L’une des caractéristiques les plus importantes de la mémoire est qu’elle nous permet de nous projeter en arrière ou en avant dans le futur pour planifier. Cependant, le stress psychologique peut entraver cette capacité et donc affecter notre efficacité dans l’élaboration de plans et la prise de décisions.
C’est ce que révèle une nouvelle étude publiée sur Biologie actuelle par Anthony Wagner, un psychologue de Stanford, entre autres : « Le stress peut vous priver de la capacité d’exploiter les systèmes cognitifs qui sous-tendent la mémoire et le comportement ciblé qui vous permettent de résoudre les problèmes plus rapidement, plus efficacement et avec plus d’efficience.

Ces résultats pourraient être utiles à toutes les personnes qui souffrent de niveaux de stress qui réduisent leur possibilité neurologique de penser à l’avenir. Les personnes qui ne sont pas stressées, en fait, comme le rapporte Wagner lui-même, peuvent littéralement puiser dans leur mémoire pour se comporter de manière plus efficace. Cela signifie que certaines personnes peuvent ne pas se comporter de manière efficace ou utile simplement parce qu’elles ont un niveau de stress qui réduit la capacité à puiser dans leur mémoire.

Pour arriver à ces conclusions, les chercheurs ont réalisé des expériences sur différents participants en examinant leur activité cérébrale par IRMf. Pour les souligner spécifiquement, certains des participants ont reçu un léger choc électrique lors de certaines promenades virtuelles.
Les participants qui n’ont pas eu à s’inquiéter d’être accidentellement touchés par la petite décharge électrique, ont pris des raccourcis plus efficaces pour atteindre l’objectif en se basant sur les souvenirs des parcours précédents.

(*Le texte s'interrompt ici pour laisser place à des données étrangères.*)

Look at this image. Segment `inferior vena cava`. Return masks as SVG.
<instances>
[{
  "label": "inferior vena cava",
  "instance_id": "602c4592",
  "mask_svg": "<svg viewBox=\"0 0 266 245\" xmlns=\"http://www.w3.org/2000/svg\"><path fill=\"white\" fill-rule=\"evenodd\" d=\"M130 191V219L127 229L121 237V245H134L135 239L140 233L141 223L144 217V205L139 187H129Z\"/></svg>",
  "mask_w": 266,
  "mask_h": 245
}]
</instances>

Les participants qui ont été frappés au hasard par le petit choc électrique, ont eu tendance à choisir des itinéraires plus tortueux et moins efficaces.
« C’est un peu comme si notre cerveau était poussé dans un état de pensée de niveau inférieur, et cela correspond à ce comportement de planification réduit », explique Thackery Brown, l’auteur principal de l’étude.